It has been a crazy spring here in Central Illinois, with a continuous string of record-breaking temperature. The plants are in absolute fast-forward. Spring ephemerals, trees, shrubs and perennials alike are budding out and bursting forth all at once. I wouldn’t be surprised if I look outside this morning to see my garden in its full summer glory.
As I’ve walked around the garden each day this week, trying to decide which plant I’d learn and feature, one gorgeous spring daffodil consistently caught my attention — Narcissus ‘Barrett Browning’. I planted several clumps of this daffodil in the fall of 2010, when Kylee Baumle (Our Little Acre) and I challenged each other to a bulb-planting contest that ended up with both of us planting more than 1,000 bulbs. This spring, when many of the spring flowers are fading quickly in the heat, ‘Barrett Browning’ has been a true star.
Narcissus has been a spring mainstay for centuries. The name of the genus comes from Greek mythology. According to the myth, Narcissus was a hunter of unusual beauty who was so enamored with himself he felt disdain for all who might love him. When Nemesis (the spirit of divine retribution) saw Narcissus and his pride, she attracted him to a pool of water where he saw his reflection.
|Narcissus by Caravaggio (Wikimedia Commons)|
He was so taken by his own beauty, he started at the image in the water until he died. The myth concludes with a flower growing in the place where he perished — the Narcissus.

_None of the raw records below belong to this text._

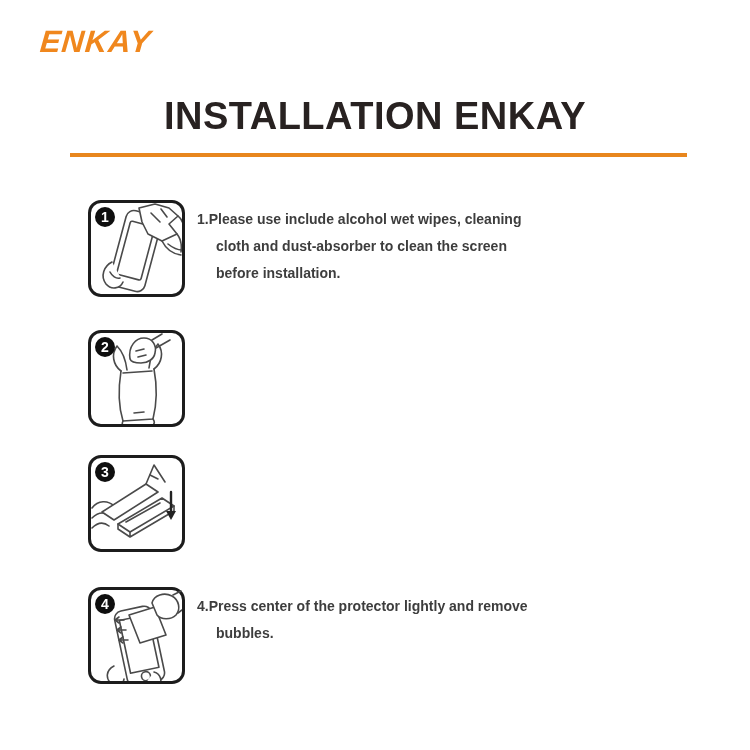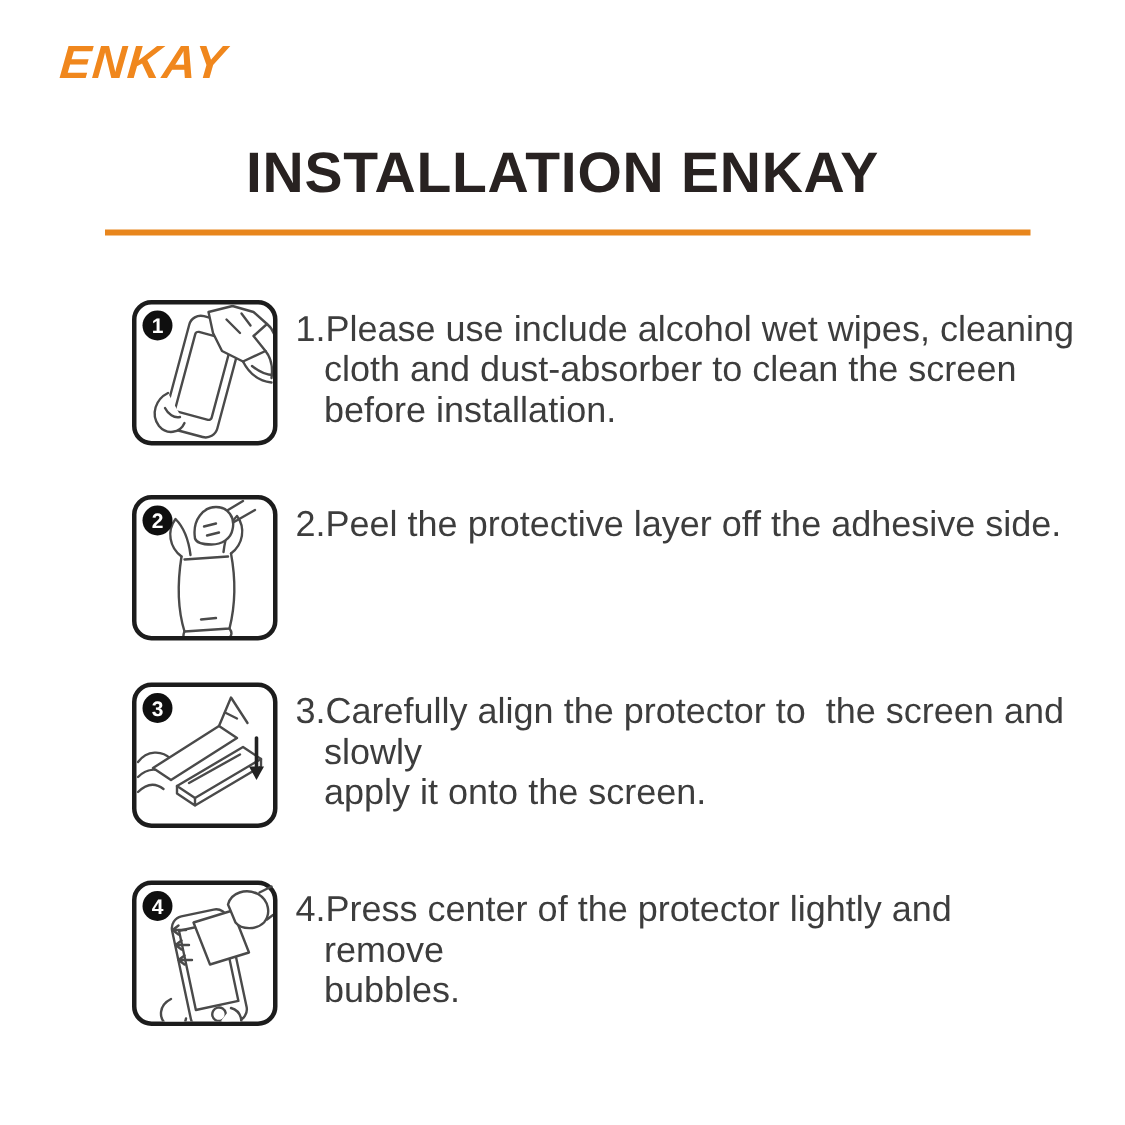--- a/index.html
+++ b/index.html
@@ -35,8 +35,8 @@
   }
   .step-text {
     position:absolute; left:109px; top:6px; width:505px;
-    font-size:24px; line-height:27px; color:#3d3d3d;
-    white-space:pre-wrap; padding-left:19px; text-indent:-19px;
+    font-size:14px; line-height:27px; color:#3d3d3d;
+    white-space:pre-wrap; padding-left:19px; text-indent:-19px;font-weight:bold;
   }
   .s1 { top:200px; }
   .s2 { top:330px; }

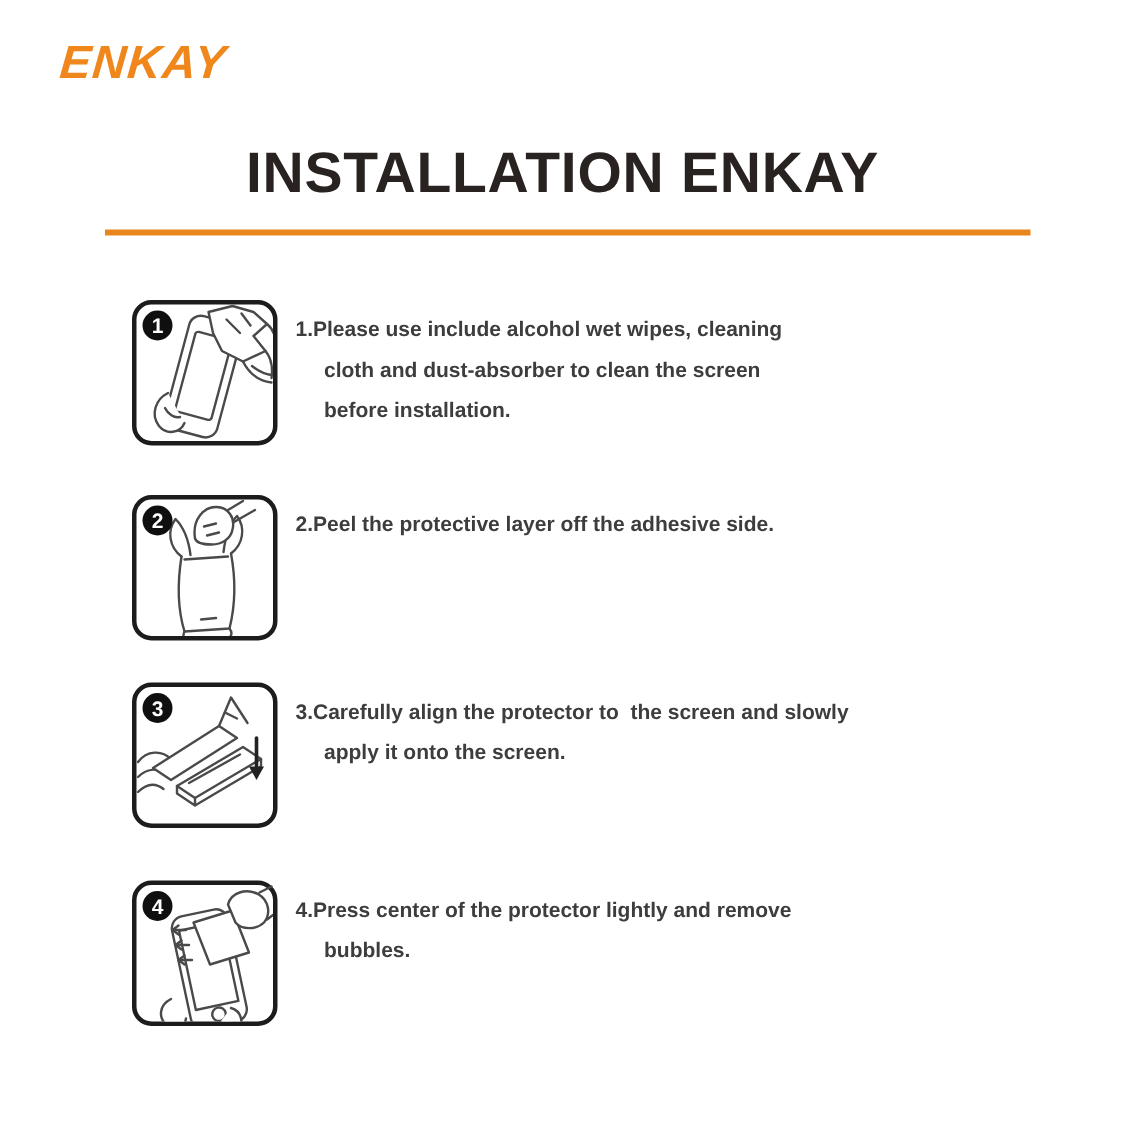--- a/index.html
+++ b/index.html
@@ -96,7 +96,6 @@
         <path class="art" d="M61 7 L71 1 M65 15 L79 7"></path>
       </svg>
     </div>
-    <div class="step-text">2.Peel the protective layer off the adhesive side.</div>
   </div>
 
   <div class="step s3">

Jump forward several thousand years and countless hybridizations and we have the wonderful world of daffodils. The American Daffodil Society says there are between 40 and 200 different daffodil species and over 25,000 named cultivars. ‘Barrett Browning’ is just one of them.
According to Brent and Becky’s Bulbs, ‘Barrett Browning’ is 3 WWY-O daffodil.
What, you say? Exactly, I was a bit confused by the secret code myself.
The American Daffodil Society cleared up my confusion by explaining what the codes meant. The first number is the division. Daffodils are divided into 13 different divisions. ‘Barrett Browning’ belongs to Division 3 — the “small cupped daffodils” — defined as having one flower per stem, with a cup (the center part of the flower) no more than 1/3 the length of the petals. The first three letters in the code describe the color of the flower’s petals (or perianth). The first letter describes the outside edge; the second, the middle of the petals; finally the third letter identifies the color of the part of the petals nearest to the cup (or corona). The last letter in the code identifies the color of the cup itself.
In the case of ‘Barrett Browning’, the code is 3 WWY-O, short for Division 3, White (outer petal), White (middle petal), Yellow (inner petal), Orange (cup).
But what’s in a name? I will admit that when I first purchased this daffodil, I figured it was named after some British guy named Barrett. It’s been a long time since high school literature, and it didn’t even occur to me that this daffodil’s namesake is Elizabeth Barrett Browning, the 19th-century English romantic poet whose interest in Greek literature formed the basis of much of her work.
Among her most famous work is Sonnets from the Portuguese, a collection of poems she wrote for poet and playwright Robert Browning, whom Elizabeth would eventually marry.
Perhaps you’ll recognize Sonnet 43 in this collection:
- How do I love thee? Let me count the ways.
- I love thee to the depth and breadth and height
- My soul can reach, when feeling out of sight
- For the ends of Being and ideal Grace.
- I love thee to the level of everyday’s
- Most quiet need, by sun and candlelight.
- I love thee freely, as men strive for Right;
- I love thee purely, as they turn from Praise.
- I love thee with the passion put to use
- In my old griefs, and with my childhood’s faith.
- I love thee with a love I seemed to lose
- With my lost saints,—I love thee with the breath,
- Smiles, tears, of all my life!—and, if God choose,
- I shall but love thee better after death.
It’s easy to see how the name ‘Barrett Browning’ was chosen for such a beautiful Narcissus — a genus steeped in the Greek tradition that Elizabeth Barrett Browning held dear. I know that I will never be able to walk through my garden in springtime without her beautiful verse echoing in my mind.